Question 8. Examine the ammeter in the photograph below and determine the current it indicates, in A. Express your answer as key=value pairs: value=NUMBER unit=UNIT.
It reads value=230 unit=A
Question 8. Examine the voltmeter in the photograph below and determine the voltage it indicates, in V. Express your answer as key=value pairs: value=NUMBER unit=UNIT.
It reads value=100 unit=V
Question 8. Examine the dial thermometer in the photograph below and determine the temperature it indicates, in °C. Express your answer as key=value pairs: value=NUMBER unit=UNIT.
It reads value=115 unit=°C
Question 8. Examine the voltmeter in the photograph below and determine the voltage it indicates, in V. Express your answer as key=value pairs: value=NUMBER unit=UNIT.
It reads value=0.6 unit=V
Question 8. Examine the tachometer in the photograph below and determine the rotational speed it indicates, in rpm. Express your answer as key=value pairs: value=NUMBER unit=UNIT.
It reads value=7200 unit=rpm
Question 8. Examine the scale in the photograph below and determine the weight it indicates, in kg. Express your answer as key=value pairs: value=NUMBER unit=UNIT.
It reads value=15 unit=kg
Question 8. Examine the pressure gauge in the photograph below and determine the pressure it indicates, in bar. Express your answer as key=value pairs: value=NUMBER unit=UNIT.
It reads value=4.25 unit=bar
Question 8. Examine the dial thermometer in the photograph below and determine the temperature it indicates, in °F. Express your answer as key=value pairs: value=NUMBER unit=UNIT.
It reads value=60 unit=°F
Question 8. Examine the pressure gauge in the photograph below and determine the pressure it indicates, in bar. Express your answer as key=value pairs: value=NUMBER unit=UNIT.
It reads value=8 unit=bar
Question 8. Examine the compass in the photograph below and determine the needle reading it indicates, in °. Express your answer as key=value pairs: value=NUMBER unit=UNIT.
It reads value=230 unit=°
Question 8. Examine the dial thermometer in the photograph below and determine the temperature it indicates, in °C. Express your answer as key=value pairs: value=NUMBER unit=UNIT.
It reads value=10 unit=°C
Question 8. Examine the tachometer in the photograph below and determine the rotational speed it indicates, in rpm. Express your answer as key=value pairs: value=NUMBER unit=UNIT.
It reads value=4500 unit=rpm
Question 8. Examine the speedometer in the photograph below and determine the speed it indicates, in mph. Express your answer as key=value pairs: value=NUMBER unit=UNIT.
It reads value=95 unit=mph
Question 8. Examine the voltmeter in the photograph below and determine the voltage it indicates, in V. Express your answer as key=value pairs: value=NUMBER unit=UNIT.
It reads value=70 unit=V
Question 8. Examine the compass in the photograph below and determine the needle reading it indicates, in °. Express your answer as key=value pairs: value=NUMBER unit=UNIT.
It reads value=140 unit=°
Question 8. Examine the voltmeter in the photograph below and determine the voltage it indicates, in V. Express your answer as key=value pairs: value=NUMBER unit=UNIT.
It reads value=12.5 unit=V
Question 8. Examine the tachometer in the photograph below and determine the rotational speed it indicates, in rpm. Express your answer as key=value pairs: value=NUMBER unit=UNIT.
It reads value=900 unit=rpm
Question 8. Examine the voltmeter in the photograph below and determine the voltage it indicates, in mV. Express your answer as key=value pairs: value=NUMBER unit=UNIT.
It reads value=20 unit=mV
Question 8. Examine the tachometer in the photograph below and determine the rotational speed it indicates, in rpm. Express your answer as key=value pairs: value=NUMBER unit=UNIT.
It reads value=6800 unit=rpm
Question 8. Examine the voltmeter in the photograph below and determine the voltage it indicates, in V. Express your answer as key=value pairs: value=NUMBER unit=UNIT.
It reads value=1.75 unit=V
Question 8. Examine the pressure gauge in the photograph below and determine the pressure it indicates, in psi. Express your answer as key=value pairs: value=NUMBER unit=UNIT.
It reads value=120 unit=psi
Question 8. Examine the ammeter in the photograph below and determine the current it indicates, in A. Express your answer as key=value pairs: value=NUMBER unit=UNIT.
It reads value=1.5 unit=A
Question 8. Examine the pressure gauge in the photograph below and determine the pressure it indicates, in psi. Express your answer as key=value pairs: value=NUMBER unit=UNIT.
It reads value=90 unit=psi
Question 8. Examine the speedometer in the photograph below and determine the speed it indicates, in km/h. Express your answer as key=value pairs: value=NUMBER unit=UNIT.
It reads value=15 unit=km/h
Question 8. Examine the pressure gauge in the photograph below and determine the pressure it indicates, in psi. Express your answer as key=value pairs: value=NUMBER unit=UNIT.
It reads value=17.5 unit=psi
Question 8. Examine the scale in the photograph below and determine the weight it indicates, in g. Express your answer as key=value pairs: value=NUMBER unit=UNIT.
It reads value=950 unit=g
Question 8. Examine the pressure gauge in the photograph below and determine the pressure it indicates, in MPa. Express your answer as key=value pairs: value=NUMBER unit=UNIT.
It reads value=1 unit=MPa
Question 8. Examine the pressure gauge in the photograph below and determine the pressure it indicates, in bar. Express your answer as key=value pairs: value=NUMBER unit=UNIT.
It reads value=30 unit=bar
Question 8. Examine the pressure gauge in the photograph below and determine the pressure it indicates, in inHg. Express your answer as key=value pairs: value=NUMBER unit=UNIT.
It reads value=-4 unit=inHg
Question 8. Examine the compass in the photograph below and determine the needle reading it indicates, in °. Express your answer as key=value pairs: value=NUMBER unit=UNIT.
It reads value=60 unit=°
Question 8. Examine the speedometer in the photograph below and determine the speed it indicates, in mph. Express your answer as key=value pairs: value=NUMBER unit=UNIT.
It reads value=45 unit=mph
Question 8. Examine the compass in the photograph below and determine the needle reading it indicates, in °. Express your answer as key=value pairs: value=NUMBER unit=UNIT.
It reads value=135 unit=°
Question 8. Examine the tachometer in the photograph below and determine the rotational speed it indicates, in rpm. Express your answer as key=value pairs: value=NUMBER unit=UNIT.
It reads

■ ■ ■

> [EXERCISE GOAL]:
Please render all the lines above as a JSON list of strings, one string per line, leaving out any blank lines.

> [RESULT BELOW]:
[
  "Question 8. Examine the ammeter in the photograph below and determine the current it indicates, in A. Express your answer as key=value pairs: value=NUMBER unit=UNIT.",
  "It reads value=230 unit=A",
  "Question 8. Examine the voltmeter in the photograph below and determine the voltage it indicates, in V. Express your answer as key=value pairs: value=NUMBER unit=UNIT.",
  "It reads value=100 unit=V",
  "Question 8. Examine the dial thermometer in the photograph below and determine the temperature it indicates, in °C. Express your answer as key=value pairs: value=NUMBER unit=UNIT.",
  "It reads value=115 unit=°C",
  "Question 8. Examine the voltmeter in the photograph below and determine the voltage it indicates, in V. Express your answer as key=value pairs: value=NUMBER unit=UNIT.",
  "It reads value=0.6 unit=V",
  "Question 8. Examine the tachometer in the photograph below and determine the rotational speed it indicates, in rpm. Express your answer as key=value pairs: value=NUMBER unit=UNIT.",
  "It reads value=7200 unit=rpm",
  "Question 8. Examine the scale in the photograph below and determine the weight it indicates, in kg. Express your answer as key=value pairs: value=NUMBER unit=UNIT.",
  "It reads value=15 unit=kg",
  "Question 8. Examine the pressure gauge in the photograph below and determine the pressure it indicates, in bar. Express your answer as key=value pairs: value=NUMBER unit=UNIT.",
  "It reads value=4.25 unit=bar",
  "Question 8. Examine the dial thermometer in the photograph below and determine the temperature it indicates, in °F. Express your answer as key=value pairs: value=NUMBER unit=UNIT.",
  "It reads value=60 unit=°F",
  "Question 8. Examine the pressure gauge in the photograph below and determine the pressure it indicates, in bar. Express your answer as key=value pairs: value=NUMBER unit=UNIT.",
  "It reads value=8 unit=bar",
  "Question 8. Examine the compass in the photograph below and determine the needle reading it indicates, in °. Express your answer as key=value pairs: value=NUMBER unit=UNIT.",
  "It reads value=230 unit=°",
  "Question 8. Examine the dial thermometer in the photograph below and determine the temperature it indicates, in °C. Express your answer as key=value pairs: value=NUMBER unit=UNIT.",
  "It reads value=10 unit=°C",
  "Question 8. Examine the tachometer in the photograph below and determine the rotational speed it indicates, in rpm. Express your answer as key=value pairs: value=NUMBER unit=UNIT.",
  "It reads value=4500 unit=rpm",
  "Question 8. Examine the speedometer in the photograph below and determine the speed it indicates, in mph. Express your answer as key=value pairs: value=NUMBER unit=UNIT.",
  "It reads value=95 unit=mph",
  "Question 8. Examine the voltmeter in the photograph below and determine the voltage it indicates, in V. Express your answer as key=value pairs: value=NUMBER unit=UNIT.",
  "It reads value=70 unit=V",
  "Question 8. Examine the compass in the photograph below and determine the needle reading it indicates, in °. Express your answer as key=value pairs: value=NUMBER unit=UNIT.",
  "It reads value=140 unit=°",
  "Question 8. Examine the voltmeter in the photograph below and determine the voltage it indicates, in V. Express your answer as key=value pairs: value=NUMBER unit=UNIT.",
  "It reads value=12.5 unit=V",
  "Question 8. Examine the tachometer in the photograph below and determine the rotational speed it indicates, in rpm. Express your answer as key=value pairs: value=NUMBER unit=UNIT.",
  "It reads value=900 unit=rpm",
  "Question 8. Examine the voltmeter in the photograph below and determine the voltage it indicates, in mV. Express your answer as key=value pairs: value=NUMBER unit=UNIT.",
  "It reads value=20 unit=mV",
  "Question 8. Examine the tachometer in the photograph below and determine the rotational speed it indicates, in rpm. Express your answer as key=value pairs: value=NUMBER unit=UNIT.",
  "It reads value=6800 unit=rpm",
  "Question 8. Examine the voltmeter in the photograph below and determine the voltage it indicates, in V. Express your answer as key=value pairs: value=NUMBER unit=UNIT.",
  "It reads value=1.75 unit=V",
  "Question 8. Examine the pressure gauge in the photograph below and determine the pressure it indicates, in psi. Express your answer as key=value pairs: value=NUMBER unit=UNIT.",
  "It reads value=120 unit=psi",
  "Question 8. Examine the ammeter in the photograph below and determine the current it indicates, in A. Express your answer as key=value pairs: value=NUMBER unit=UNIT.",
  "It reads value=1.5 unit=A",
  "Question 8. Examine the pressure gauge in the photograph below and determine the pressure it indicates, in psi. Express your answer as key=value pairs: value=NUMBER unit=UNIT.",
  "It reads value=90 unit=psi",
  "Question 8. Examine the speedometer in the photograph below and determine the speed it indicates, in km/h. Express your answer as key=value pairs: value=NUMBER unit=UNIT.",
  "It reads value=15 unit=km/h",
  "Question 8. Examine the pressure gauge in the photograph below and determine the pressure it indicates, in psi. Express your answer as key=value pairs: value=NUMBER unit=UNIT.",
  "It reads value=17.5 unit=psi",
  "Question 8. Examine the scale in the photograph below and determine the weight it indicates, in g. Express your answer as key=value pairs: value=NUMBER unit=UNIT.",
  "It reads value=950 unit=g",
  "Question 8. Examine the pressure gauge in the photograph below and determine the pressure it indicates, in MPa. Express your answer as key=value pairs: value=NUMBER unit=UNIT.",
  "It reads value=1 unit=MPa",
  "Question 8. Examine the pressure gauge in the photograph below and determine the pressure it indicates, in bar. Express your answer as key=value pairs: value=NUMBER unit=UNIT.",
  "It reads value=30 unit=bar",
  "Question 8. Examine the pressure gauge in the photograph below and determine the pressure it indicates, in inHg. Express your answer as key=value pairs: value=NUMBER unit=UNIT.",
  "It reads value=-4 unit=inHg",
  "Question 8. Examine the compass in the photograph below and determine the needle reading it indicates, in °. Express your answer as key=value pairs: value=NUMBER unit=UNIT.",
  "It reads value=60 unit=°",
  "Question 8. Examine the speedometer in the photograph below and determine the speed it indicates, in mph. Express your answer as key=value pairs: value=NUMBER unit=UNIT.",
  "It reads value=45 unit=mph",
  "Question 8. Examine the compass in the photograph below and determine the needle reading it indicates, in °. Express your answer as key=value pairs: value=NUMBER unit=UNIT.",
  "It reads value=135 unit=°",
  "Question 8. Examine the tachometer in the photograph below and determine the rotational speed it indicates, in rpm. Express your answer as key=value pairs: value=NUMBER unit=UNIT.",
  "It reads"
]